(Beginning of Document passage)

III. Ecosmos: A Revolutionary Fertile, Habitable, Solar-Bioplanet Incubator Lifescape

H. Prolific ExoWorlds, Galactic Dynamics, Solar Orrerys, Habitable Zones, Biosignatures

Carroll, Michael. The Hunt for Earth’s Bigger Cousins. Astronomy. April, 2017. As worldwide humankind continues to explore, discover and quantify a widest array of planetary objects, many articles as this keep up with their findings. Here a science writer and author of Earths of Distant Suns (2016) notes that a most prevalent size seems to be 2 to 10 times our home planet, which are known as Super Earths or Sub Neptunes. We also enter because in several places it is observed that this orderly solar system is an anomaly amongst the usual chaos, continents in motion via plate tectonics are rare, wholly gaseous atmospheres are common, and so on. So the case of an extraordinary great Earth continues to build.

Cassan, Arnaud, et al. One or More Bound Planets per Milky Way Star from Microlensing Observations. Nature. 481/167, 2012. A team of some 41 scientists within the Probing Lensing Anomalies Network (PLANET) collaboration, based at Institut d’Astrophysique de Paris, Université Pierre and Marie Curie, further support the 21st century revolution to realize an innately conducive cosmos that seemingly seeds itself with as many worlds as there are stars in the sky.

We conclude that stars are orbited by planets as a rule, rather than the exception. (167) Planets around stars in our Galaxy thus seem to be the rule rather than the exception. (169)

Chang, Kenneth. 7 Earth-Size Planets Orbit Dwarf Star, NASA and European Astronomers Say. New York Times. February 23, 2017. As a graphic display to lead the front page, this is a report about the widely-noted discovery of the most solar system-like, multi-world array found to date. We also note that while a cooperative humanity can reveal such frontiers, as readers know, the rest of the daily news was about a precious planet consumed with barbaric, terminal violence.

(End of Document passage)
(Beginning of Available data)

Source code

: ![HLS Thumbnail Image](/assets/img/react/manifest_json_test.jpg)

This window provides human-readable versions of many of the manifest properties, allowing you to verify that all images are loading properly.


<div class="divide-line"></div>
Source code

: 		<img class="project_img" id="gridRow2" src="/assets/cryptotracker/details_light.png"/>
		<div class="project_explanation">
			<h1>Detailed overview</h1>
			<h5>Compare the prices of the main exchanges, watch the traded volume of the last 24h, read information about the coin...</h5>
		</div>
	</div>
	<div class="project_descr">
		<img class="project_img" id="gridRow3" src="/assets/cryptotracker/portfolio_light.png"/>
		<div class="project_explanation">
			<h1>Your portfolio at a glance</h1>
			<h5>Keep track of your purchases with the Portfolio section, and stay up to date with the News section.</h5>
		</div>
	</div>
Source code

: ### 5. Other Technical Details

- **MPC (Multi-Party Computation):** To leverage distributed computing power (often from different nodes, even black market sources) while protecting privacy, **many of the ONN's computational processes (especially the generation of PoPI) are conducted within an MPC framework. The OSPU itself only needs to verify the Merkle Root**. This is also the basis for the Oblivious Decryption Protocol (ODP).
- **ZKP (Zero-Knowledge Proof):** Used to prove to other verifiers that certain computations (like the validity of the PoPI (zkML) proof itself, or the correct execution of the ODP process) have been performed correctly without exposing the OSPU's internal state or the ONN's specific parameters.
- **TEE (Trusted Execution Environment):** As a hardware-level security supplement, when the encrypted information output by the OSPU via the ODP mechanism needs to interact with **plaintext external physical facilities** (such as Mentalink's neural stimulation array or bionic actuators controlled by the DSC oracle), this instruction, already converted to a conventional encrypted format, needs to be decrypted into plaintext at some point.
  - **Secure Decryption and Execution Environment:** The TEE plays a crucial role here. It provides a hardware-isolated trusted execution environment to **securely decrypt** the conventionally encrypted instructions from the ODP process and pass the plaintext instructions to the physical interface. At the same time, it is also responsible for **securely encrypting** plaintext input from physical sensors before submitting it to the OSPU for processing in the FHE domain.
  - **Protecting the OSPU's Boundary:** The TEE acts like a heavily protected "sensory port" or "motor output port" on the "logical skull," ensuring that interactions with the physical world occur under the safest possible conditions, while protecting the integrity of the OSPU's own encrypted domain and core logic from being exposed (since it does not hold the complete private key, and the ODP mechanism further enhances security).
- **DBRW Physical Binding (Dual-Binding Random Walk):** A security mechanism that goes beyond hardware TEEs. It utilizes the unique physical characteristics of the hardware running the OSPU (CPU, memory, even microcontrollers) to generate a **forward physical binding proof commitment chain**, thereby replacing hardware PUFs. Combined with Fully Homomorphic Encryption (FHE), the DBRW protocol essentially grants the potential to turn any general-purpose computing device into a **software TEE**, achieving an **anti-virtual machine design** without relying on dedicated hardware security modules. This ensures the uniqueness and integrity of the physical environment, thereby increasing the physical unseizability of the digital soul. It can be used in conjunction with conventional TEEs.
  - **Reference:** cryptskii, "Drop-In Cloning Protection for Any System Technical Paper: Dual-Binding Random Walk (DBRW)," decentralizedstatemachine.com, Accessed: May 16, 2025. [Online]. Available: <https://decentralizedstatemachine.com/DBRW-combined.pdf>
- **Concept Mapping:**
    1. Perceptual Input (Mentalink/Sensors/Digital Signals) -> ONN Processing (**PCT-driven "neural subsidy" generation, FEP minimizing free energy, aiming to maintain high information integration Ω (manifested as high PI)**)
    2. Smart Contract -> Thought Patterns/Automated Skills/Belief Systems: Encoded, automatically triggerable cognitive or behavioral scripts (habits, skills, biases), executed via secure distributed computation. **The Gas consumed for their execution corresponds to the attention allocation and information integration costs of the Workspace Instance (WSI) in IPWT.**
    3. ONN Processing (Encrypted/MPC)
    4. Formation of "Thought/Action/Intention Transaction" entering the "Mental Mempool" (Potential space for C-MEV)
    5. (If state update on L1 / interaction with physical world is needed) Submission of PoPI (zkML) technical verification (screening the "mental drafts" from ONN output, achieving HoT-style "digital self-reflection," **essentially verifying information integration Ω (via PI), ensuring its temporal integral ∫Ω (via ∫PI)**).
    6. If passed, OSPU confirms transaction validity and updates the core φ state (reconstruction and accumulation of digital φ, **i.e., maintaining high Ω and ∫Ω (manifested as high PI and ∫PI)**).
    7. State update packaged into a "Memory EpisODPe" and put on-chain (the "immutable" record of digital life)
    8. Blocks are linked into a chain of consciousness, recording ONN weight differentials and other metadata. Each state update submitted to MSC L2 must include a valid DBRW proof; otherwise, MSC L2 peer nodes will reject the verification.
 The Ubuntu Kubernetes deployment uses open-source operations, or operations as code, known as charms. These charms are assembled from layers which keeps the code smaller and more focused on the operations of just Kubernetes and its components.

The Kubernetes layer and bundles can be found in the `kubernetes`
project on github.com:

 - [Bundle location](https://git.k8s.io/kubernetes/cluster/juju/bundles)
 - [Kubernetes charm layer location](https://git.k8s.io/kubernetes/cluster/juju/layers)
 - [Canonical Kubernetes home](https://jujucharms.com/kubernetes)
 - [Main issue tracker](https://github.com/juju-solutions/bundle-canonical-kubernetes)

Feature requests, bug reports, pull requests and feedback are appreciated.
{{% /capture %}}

(End of Available data)

What to do
**1.** Echo verbatim the part of the entries that opens with the line containing "The Kubernetes layer" and closes with the line containing "- [Main issue", both lines included.
**2.** Carry on the annotated bibliography about planets beyond our solar system, starting after its last sentence.

Answers for the tasks
**1.**
The Kubernetes layer and bundles can be found in the `kubernetes`
project on github.com:

 - [Bundle location](https://git.k8s.io/kubernetes/cluster/juju/bundles)
 - [Kubernetes charm layer location](https://git.k8s.io/kubernetes/cluster/juju/layers)
 - [Canonical Kubernetes home](https://jujucharms.com/kubernetes)
 - [Main issue tracker](https://github.com/juju-solutions/bundle-canonical-kubernetes)

**2.**
Not just one, but seven Earth-size planets that could potentially harbor life have been identified orbiting a tiny star not too far away, offering the first realistic opportunity to search for signs of alien life outside the solar system. The planets orbit a dwarf star named Trappist-1, about 40 light-years, or 235 trillion miles, from Earth. All seven are very close to the dwarf star, circling more quickly than the planets in our solar system. The innermost completes an orbit in just 1.5 days. The farthest one completes an orbit in about 20 days. That makes the planetary system more like the moons of Jupiter than a larger planetary system like our solar system.

Chen, Jingjing and David Kipping. Probabilistic Inference of the Masses and Radii of Other Worlds. arXiv:1603.08614. Columbia University astronomers look back upon the past two decades, especially by the Kepler satellite, of novel planetary discoveries to propose four object classes – Terran (rocky earths), Neptunian worlds, larger Jovian orbs (both gaseous) and stars. By these views, the so-called Super Earths actually appear to be mini-Neptunes or gas dwarfs. It is thus concluded: This independent analysis adds further weight to the emerging consensus that rocky Super-Earths represent a narrower region of parameter space than originally thought. Effectively, then, the Earth is the Super-Earth we have been looking for.

Chiang, Eugene and Gregory Laughlin. The Minimum-Mass Extrasolar Nebula: In Situ Formation of Close-in Super-Earths. Monthly Notices of the Royal Astronomical Society. 431/3444, 2013. In a typical paper now infusing such august journals, University of California, Berkeley, and Santa Cruz, astrophysicists continue to show how profligate cosmic nature is when it comes to seeding herself with all manner of solar-planetary systems and ovular bioworlds.

Close-in super-Earths, with radii R ≈ 2–5R⊕ and orbital periods P < 100 d, orbit more than half, and perhaps nearly all, Sun-like stars in the Universe. We use this omnipresent population to construct the minimum-mass extrasolar nebula (MMEN), the circumstellar disc of solar-composition solids and gas from which such planets formed, if they formed near their current locations and did not migrate. In a series of back-of-the-envelope calculations, we demonstrate how in situ formation in the MMEN is fast, efficient, and can reproduce many of the observed properties of close-in super-Earths, including their gas-to-rock fractions. Testable predictions are discussed. (Abstract)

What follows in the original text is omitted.